The construction industry is currently searching for ways to reduce its heavy environmental impact, as cement production alone accounts for a significant portion of global carbon dioxide emissions. A comprehensive review published in Advances in Materials Science and Engineering by Yazmin O. Linares González and colleagues explores how natural materials like agave fibers and biochar can serve as sustainable alternatives to traditional synthetic additives. By repurposing agricultural and forestry waste, engineers can create concrete that is not only eco-friendly but also stronger and more durable. The findings suggest that these biodegradable components can effectively improve the mechanical behavior of concrete when used in specific, optimized quantities.

Agave fibers, particularly those from the sisal and americana variants, act as a type of internal reinforcement. When these fibers are added to a concrete mix at a volume of 0.25 to 1.5 percent, they help the material resist breaking when bent or pulled. Specifically, studies showed that adding these fibers can lead to average increases of 20 to 40 percent in flexural strength and more than 30 percent in tensile strength. These improvements are most effective when the fibers are cut to lengths of about 25 millimeters. However, the researchers emphasize that these fibers must be treated before use. Soaking them in a mild sodium hydroxide solution or drying them at high temperatures removes natural waxes and impurities, allowing the cement to grip the fibers tightly and preventing them from rotting over time.

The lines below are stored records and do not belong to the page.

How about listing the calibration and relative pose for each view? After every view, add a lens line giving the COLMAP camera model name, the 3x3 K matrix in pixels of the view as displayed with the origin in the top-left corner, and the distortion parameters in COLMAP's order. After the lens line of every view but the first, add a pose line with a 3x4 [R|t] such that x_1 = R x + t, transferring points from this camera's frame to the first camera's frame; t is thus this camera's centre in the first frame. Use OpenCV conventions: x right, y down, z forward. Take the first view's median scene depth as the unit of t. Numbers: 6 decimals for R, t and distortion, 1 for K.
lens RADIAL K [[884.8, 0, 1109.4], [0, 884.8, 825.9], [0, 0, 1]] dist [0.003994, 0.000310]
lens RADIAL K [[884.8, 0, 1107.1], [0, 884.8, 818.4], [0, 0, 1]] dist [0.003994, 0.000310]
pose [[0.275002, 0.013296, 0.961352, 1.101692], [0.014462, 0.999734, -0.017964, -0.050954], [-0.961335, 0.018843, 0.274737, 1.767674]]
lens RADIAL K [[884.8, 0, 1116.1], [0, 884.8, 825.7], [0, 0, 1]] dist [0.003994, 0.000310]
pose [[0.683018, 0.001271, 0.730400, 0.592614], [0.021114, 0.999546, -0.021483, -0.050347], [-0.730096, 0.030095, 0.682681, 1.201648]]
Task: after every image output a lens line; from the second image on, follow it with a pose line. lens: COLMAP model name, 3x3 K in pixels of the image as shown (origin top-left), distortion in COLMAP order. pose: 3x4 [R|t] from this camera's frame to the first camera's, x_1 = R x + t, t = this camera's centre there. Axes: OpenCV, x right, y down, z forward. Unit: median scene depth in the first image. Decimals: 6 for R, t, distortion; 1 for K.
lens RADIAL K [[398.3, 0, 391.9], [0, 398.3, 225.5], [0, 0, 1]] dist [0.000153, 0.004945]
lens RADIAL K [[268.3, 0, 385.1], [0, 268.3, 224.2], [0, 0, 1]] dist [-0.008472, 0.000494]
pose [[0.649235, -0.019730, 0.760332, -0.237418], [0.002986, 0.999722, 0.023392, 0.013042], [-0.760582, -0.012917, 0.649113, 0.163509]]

Biochar offers a different set of benefits by working at a microscopic level within the concrete. This charcoal-like substance is created by heating organic waste such as rice husks, coconut shells, or wood in a low-oxygen environment. When biochar is added to concrete at a range of 1 to 5 percent of the cement weight, it fills tiny pores and helps the cement hydrate more efficiently. This process has been shown to increase the compressive strength of the concrete by up to 25 percent. Beyond strength, biochar acts as a permanent carbon sink. For every kilogram of biochar used in a building, more than one kilogram of carbon dioxide can be effectively locked away for the life of the structure, helping to offset the emissions generated during construction.

While the results are promising, the study notes that these materials should currently be used primarily for nonstructural elements like paving blocks, prefabricated panels, and walkways. Because natural materials can vary in quality, standardized protocols for treating fibers and producing biochar are necessary before they can be used in major load-bearing columns or beams. The researchers conclude that integrating these bio-based materials represents a technically and ecologically viable path forward. By turning agricultural waste into high-performance construction resources, the industry can move toward a more circular economy while maintaining the structural integrity required for modern infrastructure.

Source: Linares González, Y. O., Sánchez Tizapa, S., Alonso Silverio, G. A., Salazar, R., & Altamirano de la Cruz, G. (2026). Systematic review of the improvement of the mechanical properties of concrete with agave fibers and biochar. Advances in Materials Science and Engineering, 2026, 5516901.